# [Excerpt]
....................

China Co-Living Market Trends and Insights
Drivers Impact Analysis*
| Drivers | (~) % Impact on CAGR Forecast | Geographic Relevance | Impact Timeline |
|---|---|---|---|
| Rising Housing Prices and Rental Affordability | +3.0% | Beijing, Shanghai, Shenzhen, and Tier-1 core cities | Medium term (2-4 years) |
| Rapid Urbanization and Migrant Workforce Growth | +2.5% | National, with concentrated gains in Beijing, Shanghai, Shenzhen, and Guangzhou | Short term (≤ 2 years) and Medium term (2-4 years) |
| Growing Young Professional and Graduate Population | +2.5% | National, with faster momentum in Tier-1 and new Tier-1 cities | Medium term (2-4 years) |
| Government Support for Rental Housing | +2.0% | National, with early gains concentrated in Beijing, Shanghai, Shenzhen, and Guangzhou | Short term (≤ 2 years) and Medium term (2-4 years) |
| Redevelopment of Underutilized Urban Properties | +1.5% | Beijing, Shanghai, Guangzhou, with spillover to Tier-2 cities | Medium term (2-4 years) |
| Growing Demand for Flexible Rental Housing | +1.5% | Tier-1 cities, with spillover to Chengdu and Hangzhou | Short term (≤ 2 years) |
| Source: Mordor Intelligence | |||
Rising Housing Prices and Rental Affordability
Housing affordability remains the central demand support for the China co-living market in Tier-1 cities because home purchase costs still sit well above what many younger workers can absorb even after the 2023 to 2025 correction cycle. The China co-living market also remains attractive because institutionally managed projects in Beijing and Shanghai held occupancy near 90% in early 2025 even as broader rents softened, which shows that professionally run rental products continue to draw demand during weaker pricing conditions. This pattern matters because demand strength is most durable in the same cities where ownership is least attainable. Rent pressure has therefore not reduced the role of co-living, but has instead pushed tenants to look for better value within managed formats. That keeps Beijing, Shanghai, Shenzhen, and Guangzhou at the center of China co-living market demand and supports continued product differentiation across private rooms, studios, and quality-certified mid-scale assets.

....................

# [Prompt]
In the China co-living market excerpt, what occupancy level did institutionally managed projects in Beijing and Shanghai hold in early 2025?

....................

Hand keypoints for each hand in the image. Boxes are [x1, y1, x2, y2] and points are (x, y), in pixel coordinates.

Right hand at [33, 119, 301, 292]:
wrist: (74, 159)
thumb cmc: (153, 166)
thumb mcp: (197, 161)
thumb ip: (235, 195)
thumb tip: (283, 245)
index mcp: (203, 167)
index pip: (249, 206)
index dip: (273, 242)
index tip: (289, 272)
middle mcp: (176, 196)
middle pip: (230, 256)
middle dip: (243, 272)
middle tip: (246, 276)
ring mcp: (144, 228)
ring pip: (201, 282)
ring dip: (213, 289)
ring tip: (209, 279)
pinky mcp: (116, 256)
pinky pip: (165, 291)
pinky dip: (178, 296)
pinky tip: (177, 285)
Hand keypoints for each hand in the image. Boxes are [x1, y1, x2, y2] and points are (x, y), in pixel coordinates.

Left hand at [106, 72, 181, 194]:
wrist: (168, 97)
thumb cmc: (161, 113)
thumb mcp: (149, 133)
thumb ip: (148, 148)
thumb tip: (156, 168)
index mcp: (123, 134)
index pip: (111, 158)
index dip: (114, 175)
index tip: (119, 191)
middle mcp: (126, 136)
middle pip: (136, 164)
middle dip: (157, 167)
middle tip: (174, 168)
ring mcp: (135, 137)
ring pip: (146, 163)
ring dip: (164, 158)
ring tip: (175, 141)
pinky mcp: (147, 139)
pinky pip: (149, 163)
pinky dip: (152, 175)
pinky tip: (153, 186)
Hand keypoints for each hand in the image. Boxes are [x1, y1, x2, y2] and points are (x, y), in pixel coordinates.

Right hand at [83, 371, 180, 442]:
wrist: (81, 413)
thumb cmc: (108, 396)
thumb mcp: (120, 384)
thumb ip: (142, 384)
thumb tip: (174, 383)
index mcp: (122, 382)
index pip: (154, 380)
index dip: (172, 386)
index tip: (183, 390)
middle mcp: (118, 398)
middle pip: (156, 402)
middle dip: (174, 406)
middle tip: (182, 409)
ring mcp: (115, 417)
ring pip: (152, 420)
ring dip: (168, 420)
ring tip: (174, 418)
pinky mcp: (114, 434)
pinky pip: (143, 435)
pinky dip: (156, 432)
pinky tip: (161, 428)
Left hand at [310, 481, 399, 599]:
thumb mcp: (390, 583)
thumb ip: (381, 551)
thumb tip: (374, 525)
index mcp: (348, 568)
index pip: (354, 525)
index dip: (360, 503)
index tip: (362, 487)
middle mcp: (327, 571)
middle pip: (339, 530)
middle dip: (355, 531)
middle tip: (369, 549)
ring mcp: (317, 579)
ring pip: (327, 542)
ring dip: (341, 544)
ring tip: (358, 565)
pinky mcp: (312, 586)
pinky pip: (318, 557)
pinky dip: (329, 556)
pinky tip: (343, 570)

....................

# [Result for this exercise]
Near 90%.